The fair has another utility for hidden designers—it is a launch pad. Once described by Interior Design magazine as a “coming out party for New York’s hottest new furnishings designers,” lots of new North Brooklyn acts hope to come here, catch some press, and get into those aloof glossies. 25-year old Williamsburg-based Hugh Hayden is one of these. Using the plastic balls one finds in a McDonalds’ ball pit, Hayden sewed them together so that they stand upright, such that a complete set would make the ideal dinette-suite for Tom Hanks’ loft in the film, Big. Candy-colored with the give-and-take of real balls in a real ball-pit, the chairs—which range in price from $300 for a child’s bucket seat to $3,200 for the equivalent of a beanie-bag—are for child-minded adults.

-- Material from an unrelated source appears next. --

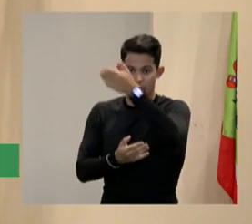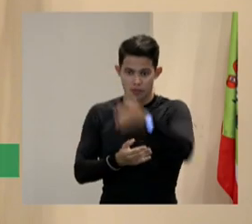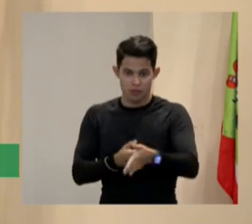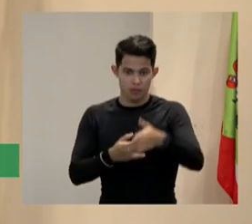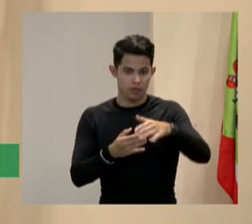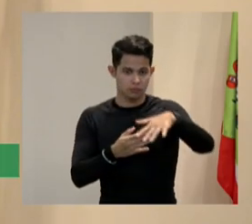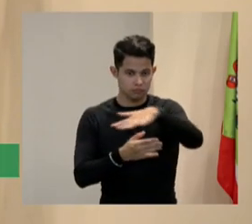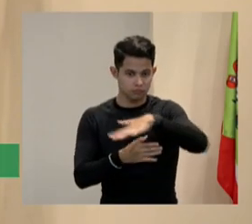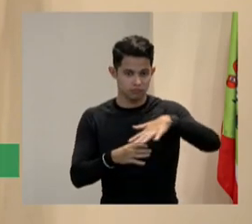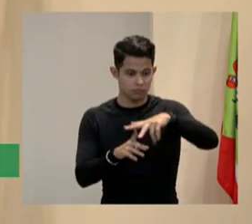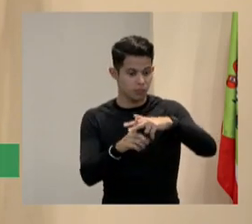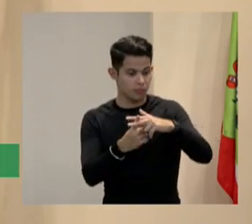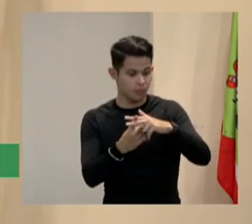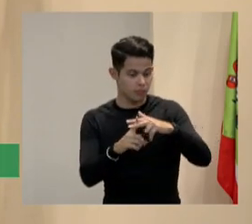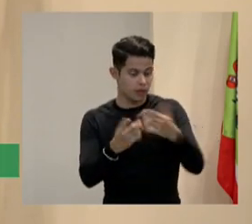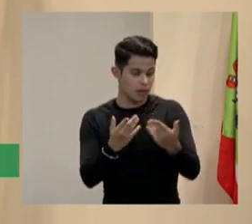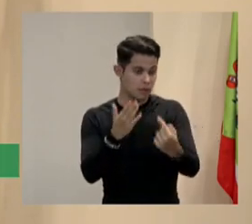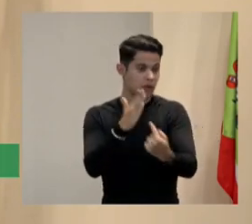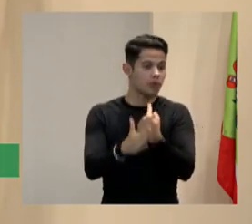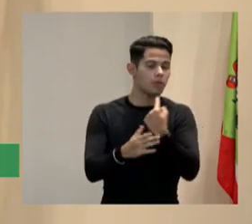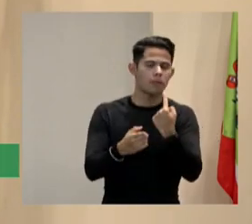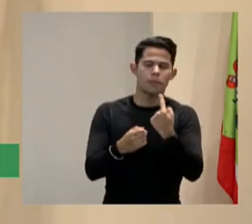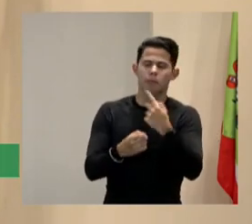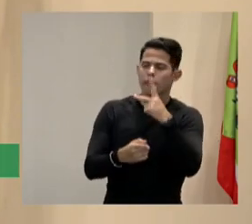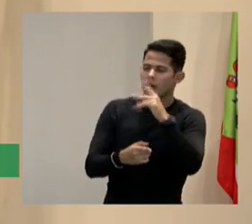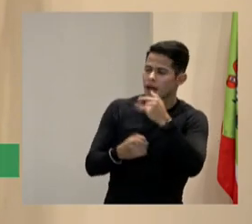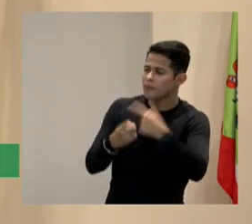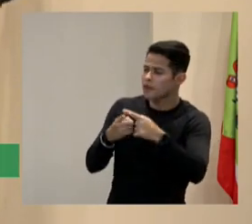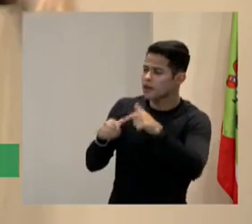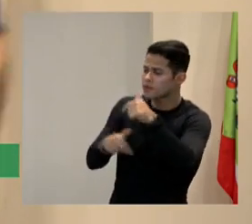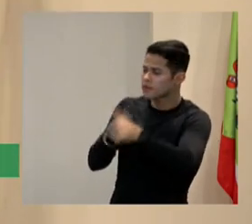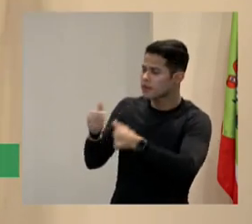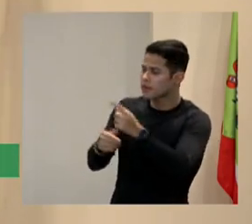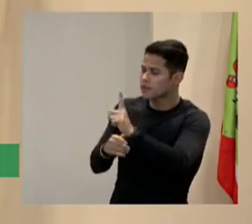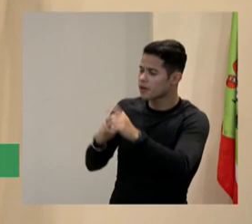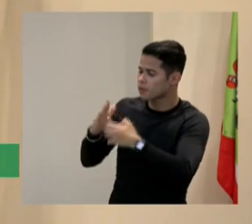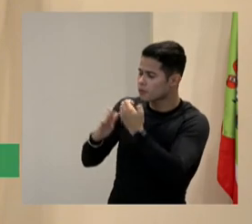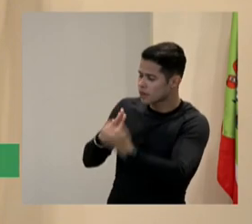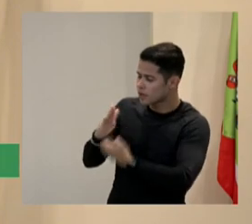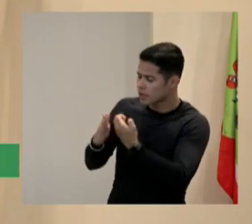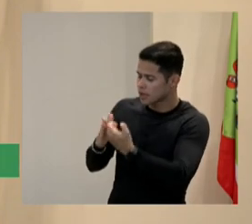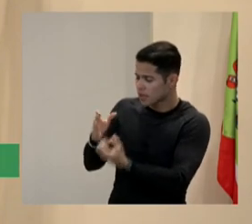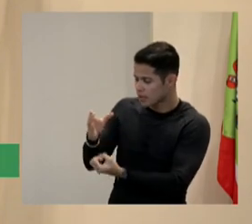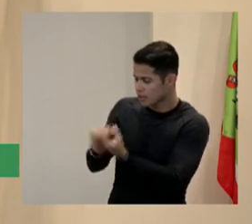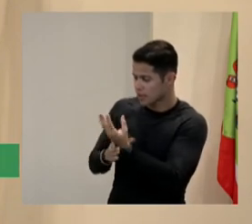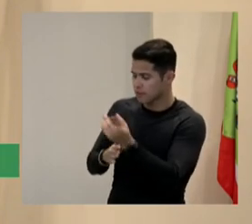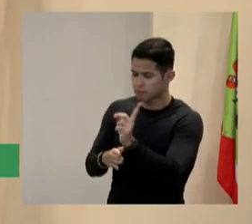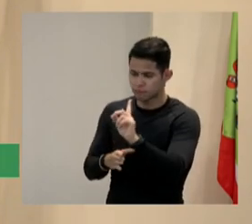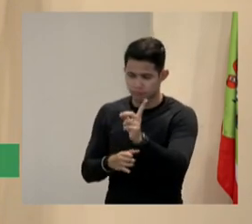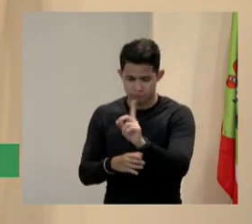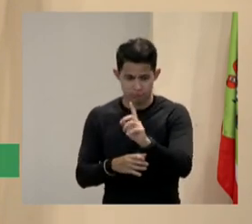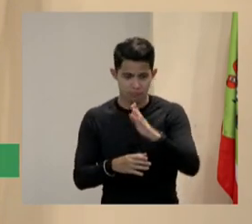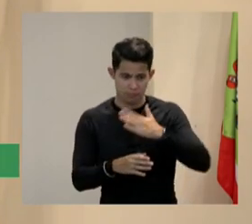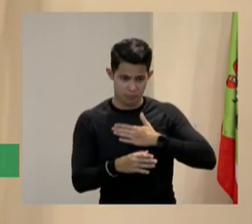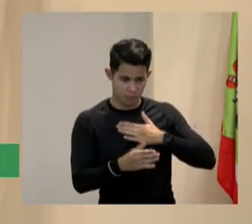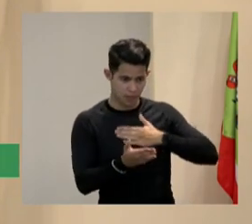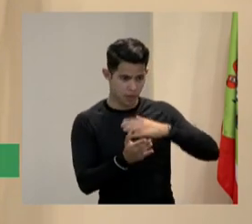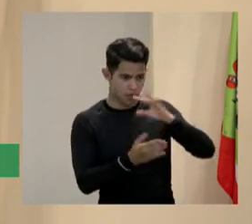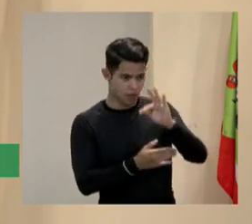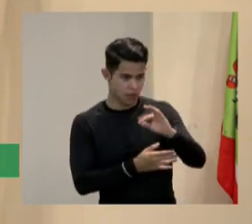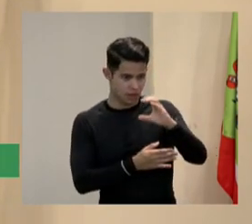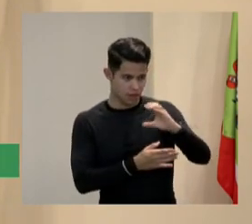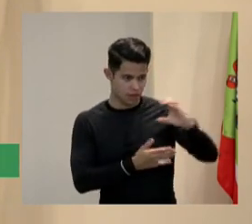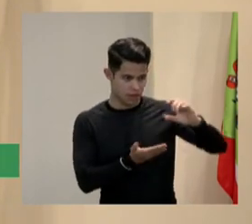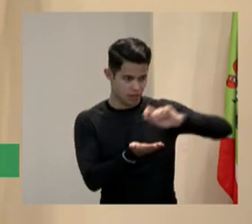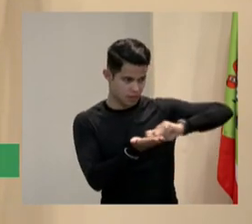hoje eu falo poxa pai por você não foi empresário por que você não foi me ajudasse mas a minha tese no meu TCC do meu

As a Cornell University architecture student, Hayden attended a party that would change his life; It had a ball pit. “It was really fun and nostalgic,” he said, pointing to the Facebook photo he had found and reprinted of that seminal experience. “And I was thinking, how can I contain that experience in its own space, and make it a singular object?” He has displayed the chairs in the heralded Williamsburg design boutique, The Future Perfect, but those didn’t get nearly as much attention as the ones at this fair where, every few minutes, a child bored by the furniture everywhere else laid eyes on the line Hayden has named “FUNature” and asks, shyly, if she can test them out. “Go ahead,” Hayden says, and then, as an aside to a nearby adult: “It’s for the child in all of us.”
Nearby also making a big splash at the fair was Katie Deedy, a wallpaper designer whose rococo re-imaginings of octopi and cowboy lassos are hand-drawn in her Bushwick studio. Inspired by a parent who wrote children’s books, each design comes with its own narrative back story—the octopi are what Deedy dreamed-up to illustrate the afterlife of a drowned sea captain, the lassos that end in nooses tell the biography of the first female cattle herder. For her next line, she’s thinking of something autobiographical, which will span from her mother’s arrival from Cuba to her current digs in Bushwick. “I’m constantly inspired by my neighborhood,” she said, from within her papered booth. “I’m so proud of this borough; Honestly, I wouldn’t want to do any other fair.”
But she’ll have to—this is just a launching pad, which for North Brooklyn’s unnoticed designers seems to be working.